Hamlin believes that one of the biggest challenges he faces is getting Atkins supporters to understand that high-quality academic schools are more than capable of producing top-flight football programs.
Atkins is the only high school in the county’s STEM program (Science, Technology, Engineering and Math).
STEM schools offer curriculum to help students prepare for careers in those highly specialized fields. Hamlin feels there’s a misguided perception among supporters in the Atkins community that a STEM school cannot field a good football team.
“It’s like there’s a stigma that smart kids can’t be good athletes,” he said. “I spoke with the head coach at the Duke [David Cutcliffe] at a clinic about this. People believe Duke can’t win at football because of its academic standards. That’s one of the biggest challenges we face at Atkins.
“Our young men are working very hard and they want to be coached, they want to be taught. Being good in the classroom helps with their understanding on the football field. For our players, it’s a matter of them getting past that stigma in their own minds.”
During spring practice, Hamlin refused to make any assumptions about any of his players.

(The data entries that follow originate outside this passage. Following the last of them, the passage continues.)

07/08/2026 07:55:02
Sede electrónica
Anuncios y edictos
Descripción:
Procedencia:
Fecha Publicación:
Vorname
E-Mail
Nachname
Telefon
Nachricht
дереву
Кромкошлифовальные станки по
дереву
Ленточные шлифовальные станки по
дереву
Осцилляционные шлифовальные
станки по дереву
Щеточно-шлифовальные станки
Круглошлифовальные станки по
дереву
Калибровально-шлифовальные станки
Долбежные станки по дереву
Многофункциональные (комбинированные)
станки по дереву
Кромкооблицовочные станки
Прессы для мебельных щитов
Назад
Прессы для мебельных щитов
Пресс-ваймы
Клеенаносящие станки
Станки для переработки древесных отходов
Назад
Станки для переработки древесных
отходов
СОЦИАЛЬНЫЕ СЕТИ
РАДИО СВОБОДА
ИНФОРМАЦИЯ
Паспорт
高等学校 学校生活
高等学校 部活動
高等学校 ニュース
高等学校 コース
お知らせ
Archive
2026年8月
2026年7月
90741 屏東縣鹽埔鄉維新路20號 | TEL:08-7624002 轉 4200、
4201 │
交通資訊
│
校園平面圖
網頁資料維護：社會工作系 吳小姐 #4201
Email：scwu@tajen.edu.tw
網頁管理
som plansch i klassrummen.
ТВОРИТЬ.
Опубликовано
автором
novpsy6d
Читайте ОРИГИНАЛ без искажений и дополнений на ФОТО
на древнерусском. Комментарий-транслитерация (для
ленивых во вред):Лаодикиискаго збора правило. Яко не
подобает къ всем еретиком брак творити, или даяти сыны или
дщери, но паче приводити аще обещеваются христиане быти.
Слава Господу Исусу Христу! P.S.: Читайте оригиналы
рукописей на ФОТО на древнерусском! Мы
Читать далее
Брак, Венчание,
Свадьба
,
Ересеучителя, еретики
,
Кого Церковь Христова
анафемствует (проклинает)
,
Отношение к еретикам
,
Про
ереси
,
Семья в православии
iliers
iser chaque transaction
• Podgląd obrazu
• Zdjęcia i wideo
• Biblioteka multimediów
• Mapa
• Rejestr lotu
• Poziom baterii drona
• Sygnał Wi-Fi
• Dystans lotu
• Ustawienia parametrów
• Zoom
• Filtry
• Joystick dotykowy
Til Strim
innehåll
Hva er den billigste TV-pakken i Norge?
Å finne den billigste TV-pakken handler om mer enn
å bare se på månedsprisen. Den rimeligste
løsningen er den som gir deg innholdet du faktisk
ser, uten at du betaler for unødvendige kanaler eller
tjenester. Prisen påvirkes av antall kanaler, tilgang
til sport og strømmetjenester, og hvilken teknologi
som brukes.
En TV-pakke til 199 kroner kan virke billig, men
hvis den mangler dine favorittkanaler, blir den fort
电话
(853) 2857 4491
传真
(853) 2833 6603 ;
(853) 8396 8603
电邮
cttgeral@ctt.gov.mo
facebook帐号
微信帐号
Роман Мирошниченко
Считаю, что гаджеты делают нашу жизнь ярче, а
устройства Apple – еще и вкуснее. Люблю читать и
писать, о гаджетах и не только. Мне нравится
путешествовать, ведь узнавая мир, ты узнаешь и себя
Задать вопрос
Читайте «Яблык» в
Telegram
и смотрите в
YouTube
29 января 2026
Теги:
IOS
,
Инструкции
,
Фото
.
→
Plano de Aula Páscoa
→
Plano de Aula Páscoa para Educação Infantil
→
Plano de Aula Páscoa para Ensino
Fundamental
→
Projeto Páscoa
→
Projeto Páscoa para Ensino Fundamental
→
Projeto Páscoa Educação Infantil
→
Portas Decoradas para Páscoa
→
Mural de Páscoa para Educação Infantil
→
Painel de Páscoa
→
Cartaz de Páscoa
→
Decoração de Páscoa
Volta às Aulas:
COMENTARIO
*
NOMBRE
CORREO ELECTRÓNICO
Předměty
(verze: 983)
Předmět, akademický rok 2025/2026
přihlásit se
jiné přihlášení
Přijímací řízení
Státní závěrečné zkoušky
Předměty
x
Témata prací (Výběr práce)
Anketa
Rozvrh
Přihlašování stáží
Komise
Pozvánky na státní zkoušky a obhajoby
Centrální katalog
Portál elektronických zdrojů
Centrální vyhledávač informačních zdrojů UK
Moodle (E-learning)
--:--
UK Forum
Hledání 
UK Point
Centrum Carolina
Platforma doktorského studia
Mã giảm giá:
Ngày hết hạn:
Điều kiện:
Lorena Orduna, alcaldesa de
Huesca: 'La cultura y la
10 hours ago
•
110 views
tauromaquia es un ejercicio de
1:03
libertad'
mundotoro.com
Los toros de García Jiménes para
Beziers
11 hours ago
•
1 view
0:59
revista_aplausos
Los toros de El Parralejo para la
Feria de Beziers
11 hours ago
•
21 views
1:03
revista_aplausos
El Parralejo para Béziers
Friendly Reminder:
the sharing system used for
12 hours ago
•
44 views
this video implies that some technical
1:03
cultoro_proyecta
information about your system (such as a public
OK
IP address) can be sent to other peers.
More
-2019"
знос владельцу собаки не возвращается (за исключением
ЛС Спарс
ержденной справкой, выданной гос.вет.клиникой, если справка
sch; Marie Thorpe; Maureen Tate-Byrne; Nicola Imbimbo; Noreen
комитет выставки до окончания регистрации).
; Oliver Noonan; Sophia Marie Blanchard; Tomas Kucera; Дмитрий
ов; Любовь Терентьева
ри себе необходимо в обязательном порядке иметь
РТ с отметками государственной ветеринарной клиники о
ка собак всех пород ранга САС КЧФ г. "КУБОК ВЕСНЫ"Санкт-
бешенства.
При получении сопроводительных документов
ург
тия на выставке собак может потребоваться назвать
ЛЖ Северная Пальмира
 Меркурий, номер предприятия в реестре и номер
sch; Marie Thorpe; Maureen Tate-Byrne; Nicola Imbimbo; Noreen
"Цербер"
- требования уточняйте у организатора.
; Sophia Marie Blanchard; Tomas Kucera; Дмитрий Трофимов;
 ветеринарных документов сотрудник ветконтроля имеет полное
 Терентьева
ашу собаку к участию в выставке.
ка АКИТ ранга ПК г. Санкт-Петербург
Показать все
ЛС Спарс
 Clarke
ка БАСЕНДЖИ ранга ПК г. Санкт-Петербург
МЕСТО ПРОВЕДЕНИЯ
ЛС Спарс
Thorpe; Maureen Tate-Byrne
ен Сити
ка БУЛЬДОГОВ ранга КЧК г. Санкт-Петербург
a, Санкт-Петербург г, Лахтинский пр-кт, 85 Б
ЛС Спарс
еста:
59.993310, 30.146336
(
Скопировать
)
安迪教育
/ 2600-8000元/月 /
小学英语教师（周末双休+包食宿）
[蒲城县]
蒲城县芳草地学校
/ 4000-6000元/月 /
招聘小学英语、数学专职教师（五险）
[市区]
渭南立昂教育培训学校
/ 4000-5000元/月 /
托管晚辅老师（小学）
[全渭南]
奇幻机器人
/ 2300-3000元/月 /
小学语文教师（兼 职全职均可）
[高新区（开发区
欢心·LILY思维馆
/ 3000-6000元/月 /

The coaching staff placed heavy emphasis on mastering the basics and developing strong work habits.
In essence, Hamlin implemented a “Football 101” kind of approach, which ran the gamut from getting into the proper stance to executing the right techniques for blocking, tackling and catching the football.
According to Hamlin, 34 players came out for spring ball, which is considered to be a reasonable turnout for a Class 1-A school such as Atkins.
“For where we are right now as a program, I was pleased with our spring numbers,” he said. “We started at the bottom, just like we would if we were at the Pop Warner level. We sent the message early-on that hard work is what produces good results.
“The team motto for this year is: ‘Earn it.’ It won’t matter what they did last year. It won’t matter how good they think they are. Whatever they get, they’re going to have to earn it each week. I believe we can win four games this season. But the main thing I want to accomplish is for them to learn how to compete in every game.”